**Document segment**
_____
There is a lot of talk and criticism about regulatory reforms, specifically the development of the Conduct of Financial Institutions Bill (COFI).
FAnews received a press release from the Council for Medical Schemes (CMS) about their concerns regarding the COFI Bill, which we thought would be interesting to share with our readers.
Please note these are the views of the CMS and not the views of FAnews.
The issue at hand
The CMS has rejected the Bill aimed at regulating how the financial services industry treats its customers, saying it would be unworkable to lump the health and finance sector in the same basket.
The CMS said on Tuesday that the COFI Bill would disempower and leave it as a lame duck, by consolidating the financial sector laws into one comprehensive market conduct law.
The regulator said it is disappointed, irritated and concerned the COFI Bill, which was published by the Minister of Finance last December for public comments until Monday April 1, would erode its mandate.
_____
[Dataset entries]
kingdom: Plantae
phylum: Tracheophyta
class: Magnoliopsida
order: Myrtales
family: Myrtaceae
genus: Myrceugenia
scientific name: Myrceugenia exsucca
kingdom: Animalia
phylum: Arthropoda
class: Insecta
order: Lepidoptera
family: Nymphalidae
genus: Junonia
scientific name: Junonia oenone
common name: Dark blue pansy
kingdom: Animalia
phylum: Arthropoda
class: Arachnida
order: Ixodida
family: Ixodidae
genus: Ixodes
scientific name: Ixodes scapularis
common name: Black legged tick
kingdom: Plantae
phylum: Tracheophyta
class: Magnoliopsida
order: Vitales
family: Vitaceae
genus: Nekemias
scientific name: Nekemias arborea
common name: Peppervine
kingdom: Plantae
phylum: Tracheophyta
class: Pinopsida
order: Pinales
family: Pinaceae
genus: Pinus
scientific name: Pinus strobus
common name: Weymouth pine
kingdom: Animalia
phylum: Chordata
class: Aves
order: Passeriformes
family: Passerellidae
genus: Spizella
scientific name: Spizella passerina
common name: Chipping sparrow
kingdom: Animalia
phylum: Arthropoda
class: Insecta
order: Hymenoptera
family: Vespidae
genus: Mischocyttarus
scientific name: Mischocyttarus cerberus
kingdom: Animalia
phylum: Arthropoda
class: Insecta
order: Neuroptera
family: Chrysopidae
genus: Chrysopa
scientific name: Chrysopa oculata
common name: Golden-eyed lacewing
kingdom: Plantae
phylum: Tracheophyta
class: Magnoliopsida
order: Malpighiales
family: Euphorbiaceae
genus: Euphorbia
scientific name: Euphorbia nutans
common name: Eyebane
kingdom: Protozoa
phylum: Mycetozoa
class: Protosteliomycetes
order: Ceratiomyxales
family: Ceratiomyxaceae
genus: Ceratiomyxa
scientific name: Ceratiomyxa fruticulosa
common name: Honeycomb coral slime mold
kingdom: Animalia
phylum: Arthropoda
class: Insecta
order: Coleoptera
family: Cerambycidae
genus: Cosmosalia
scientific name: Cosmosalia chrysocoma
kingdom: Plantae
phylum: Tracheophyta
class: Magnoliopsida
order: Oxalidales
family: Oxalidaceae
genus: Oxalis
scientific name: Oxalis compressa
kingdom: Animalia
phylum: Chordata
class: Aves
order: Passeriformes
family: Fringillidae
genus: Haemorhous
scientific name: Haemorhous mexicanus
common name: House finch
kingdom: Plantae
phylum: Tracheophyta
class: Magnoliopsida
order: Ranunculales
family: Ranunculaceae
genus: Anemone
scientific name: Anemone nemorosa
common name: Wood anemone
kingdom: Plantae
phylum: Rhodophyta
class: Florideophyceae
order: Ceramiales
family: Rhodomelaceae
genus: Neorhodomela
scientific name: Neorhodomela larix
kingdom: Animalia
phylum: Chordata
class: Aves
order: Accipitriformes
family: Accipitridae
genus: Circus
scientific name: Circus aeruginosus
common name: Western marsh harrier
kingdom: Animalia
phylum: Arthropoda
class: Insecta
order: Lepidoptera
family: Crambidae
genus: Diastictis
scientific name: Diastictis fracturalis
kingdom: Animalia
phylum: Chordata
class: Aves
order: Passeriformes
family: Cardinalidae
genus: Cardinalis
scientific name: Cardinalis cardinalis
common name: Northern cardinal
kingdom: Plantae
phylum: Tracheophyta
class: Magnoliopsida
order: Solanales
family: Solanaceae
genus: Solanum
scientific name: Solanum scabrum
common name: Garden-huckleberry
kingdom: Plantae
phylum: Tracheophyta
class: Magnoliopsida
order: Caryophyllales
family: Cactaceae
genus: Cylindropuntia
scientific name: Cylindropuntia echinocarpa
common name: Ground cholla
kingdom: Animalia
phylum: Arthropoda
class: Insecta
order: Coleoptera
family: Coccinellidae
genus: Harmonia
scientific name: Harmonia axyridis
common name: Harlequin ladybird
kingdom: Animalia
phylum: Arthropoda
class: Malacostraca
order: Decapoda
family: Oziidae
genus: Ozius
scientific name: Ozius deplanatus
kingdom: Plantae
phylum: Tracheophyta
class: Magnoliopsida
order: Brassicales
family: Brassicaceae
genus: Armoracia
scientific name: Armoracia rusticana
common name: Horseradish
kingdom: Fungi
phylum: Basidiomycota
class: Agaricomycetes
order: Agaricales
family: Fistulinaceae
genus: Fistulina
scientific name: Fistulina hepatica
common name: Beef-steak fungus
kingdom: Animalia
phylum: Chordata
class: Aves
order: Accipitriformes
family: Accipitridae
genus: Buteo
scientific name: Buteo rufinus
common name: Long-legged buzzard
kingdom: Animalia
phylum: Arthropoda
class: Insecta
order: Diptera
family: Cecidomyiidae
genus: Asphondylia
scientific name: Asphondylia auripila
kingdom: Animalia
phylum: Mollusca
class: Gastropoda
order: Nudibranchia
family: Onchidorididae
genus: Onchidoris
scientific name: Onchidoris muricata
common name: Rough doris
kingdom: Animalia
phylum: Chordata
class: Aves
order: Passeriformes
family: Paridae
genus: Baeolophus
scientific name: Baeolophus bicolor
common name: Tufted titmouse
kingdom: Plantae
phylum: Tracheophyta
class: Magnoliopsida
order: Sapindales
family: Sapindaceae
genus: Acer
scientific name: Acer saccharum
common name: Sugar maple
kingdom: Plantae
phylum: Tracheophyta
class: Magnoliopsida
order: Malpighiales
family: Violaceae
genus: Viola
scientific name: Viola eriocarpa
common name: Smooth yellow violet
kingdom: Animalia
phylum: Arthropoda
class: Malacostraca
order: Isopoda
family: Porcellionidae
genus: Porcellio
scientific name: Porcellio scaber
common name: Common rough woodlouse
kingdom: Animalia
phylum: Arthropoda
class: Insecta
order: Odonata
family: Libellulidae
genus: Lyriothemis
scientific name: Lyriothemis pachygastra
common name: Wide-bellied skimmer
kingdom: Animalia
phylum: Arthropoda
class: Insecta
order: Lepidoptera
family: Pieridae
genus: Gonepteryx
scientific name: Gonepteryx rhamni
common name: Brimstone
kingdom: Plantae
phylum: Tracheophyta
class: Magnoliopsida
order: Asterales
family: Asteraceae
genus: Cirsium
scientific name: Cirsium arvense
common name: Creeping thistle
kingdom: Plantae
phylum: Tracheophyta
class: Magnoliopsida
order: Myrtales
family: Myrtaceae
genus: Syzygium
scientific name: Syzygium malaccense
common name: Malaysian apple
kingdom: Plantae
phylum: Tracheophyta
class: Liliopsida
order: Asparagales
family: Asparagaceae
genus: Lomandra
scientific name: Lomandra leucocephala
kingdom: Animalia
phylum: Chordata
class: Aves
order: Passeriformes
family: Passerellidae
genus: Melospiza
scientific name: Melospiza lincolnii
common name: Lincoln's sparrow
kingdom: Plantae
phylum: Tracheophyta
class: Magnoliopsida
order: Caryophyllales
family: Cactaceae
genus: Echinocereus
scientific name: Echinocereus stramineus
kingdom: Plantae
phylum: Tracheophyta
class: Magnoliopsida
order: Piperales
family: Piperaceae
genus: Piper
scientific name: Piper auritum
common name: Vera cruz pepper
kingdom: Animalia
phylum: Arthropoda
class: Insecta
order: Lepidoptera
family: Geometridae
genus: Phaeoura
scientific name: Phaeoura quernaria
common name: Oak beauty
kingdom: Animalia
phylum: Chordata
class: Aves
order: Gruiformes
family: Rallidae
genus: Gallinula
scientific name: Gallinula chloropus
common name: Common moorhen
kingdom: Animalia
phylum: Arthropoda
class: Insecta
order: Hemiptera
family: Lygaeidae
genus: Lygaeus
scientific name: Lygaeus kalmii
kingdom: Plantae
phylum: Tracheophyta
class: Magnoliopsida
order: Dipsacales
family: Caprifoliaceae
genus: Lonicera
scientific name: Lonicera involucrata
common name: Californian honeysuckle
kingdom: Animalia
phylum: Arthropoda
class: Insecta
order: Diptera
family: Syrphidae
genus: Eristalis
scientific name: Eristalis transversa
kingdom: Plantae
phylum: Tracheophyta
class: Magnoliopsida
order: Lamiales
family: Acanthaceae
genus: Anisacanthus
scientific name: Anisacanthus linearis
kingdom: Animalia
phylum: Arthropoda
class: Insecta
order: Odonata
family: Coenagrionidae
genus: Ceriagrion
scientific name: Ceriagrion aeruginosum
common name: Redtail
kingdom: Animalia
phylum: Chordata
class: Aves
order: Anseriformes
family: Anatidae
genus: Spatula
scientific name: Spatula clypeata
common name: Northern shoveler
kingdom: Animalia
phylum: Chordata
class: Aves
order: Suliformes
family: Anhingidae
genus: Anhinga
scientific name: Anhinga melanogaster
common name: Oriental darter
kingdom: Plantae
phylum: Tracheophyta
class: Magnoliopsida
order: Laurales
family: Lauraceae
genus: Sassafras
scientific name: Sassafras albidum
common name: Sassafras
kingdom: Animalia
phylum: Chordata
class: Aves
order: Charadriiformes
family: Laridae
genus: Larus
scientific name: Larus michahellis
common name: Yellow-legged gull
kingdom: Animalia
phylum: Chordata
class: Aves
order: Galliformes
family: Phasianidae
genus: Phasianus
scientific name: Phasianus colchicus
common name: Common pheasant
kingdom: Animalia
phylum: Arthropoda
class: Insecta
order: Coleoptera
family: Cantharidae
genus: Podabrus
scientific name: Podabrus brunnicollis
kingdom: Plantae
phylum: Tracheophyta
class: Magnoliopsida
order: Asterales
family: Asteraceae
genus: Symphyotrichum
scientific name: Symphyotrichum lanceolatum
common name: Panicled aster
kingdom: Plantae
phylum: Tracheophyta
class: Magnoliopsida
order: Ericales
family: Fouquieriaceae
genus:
_____
**Requirement 1**
In the article on the CMS and the COFI Bill, until what date could the public comment on the Bill?
**Requirement 2**
Using the article on the CMS and the COFI Bill, explain why the CMS rejects the Bill.
**Requirement 3**
Extend the article on the CMS and the COFI Bill, starting after its last sentence.

**Written answer 1**
Until Monday, April 1.

**Written answer 2**
The CMS says it would be unworkable to lump the health and finance sectors in the same basket. It also says that by consolidating the financial sector laws into one comprehensive market conduct law, the Bill would disempower it, leave it as a lame duck and erode its mandate.

**Written answer 3**
Eroding the mandate
“If passed as it is, the Bill will erode the CMS’s mandate. Amongst others, the mandate of the CMS is to protect the interests of members at all times; control and co-ordinate the functioning of schemes in a manner that is complementary with national policy, investigate complaints, rules registration and settle disputes in relation to the affairs of schemes as provided for in the Medical Schemes Act (MSA) and advise the minister on any matter concerning the medical schemes,” said Dr Sipho Kabane, CMS Chief Executive and Registrar.
“It is therefore our considered view that removing these core regulatory functions from the CMS and placing them with the Financial Services Conduct Authority (FSCA), is tantamount to legislating the CMS out of existence as an independent regulator,” continued Dr Kabane.
Further problems on the horizon
The FSCA, or Twin Peaks was first adopted in Australia two decades ago to create and enforce prudential regulations and to deter misconduct and protect consumers of financial products and services.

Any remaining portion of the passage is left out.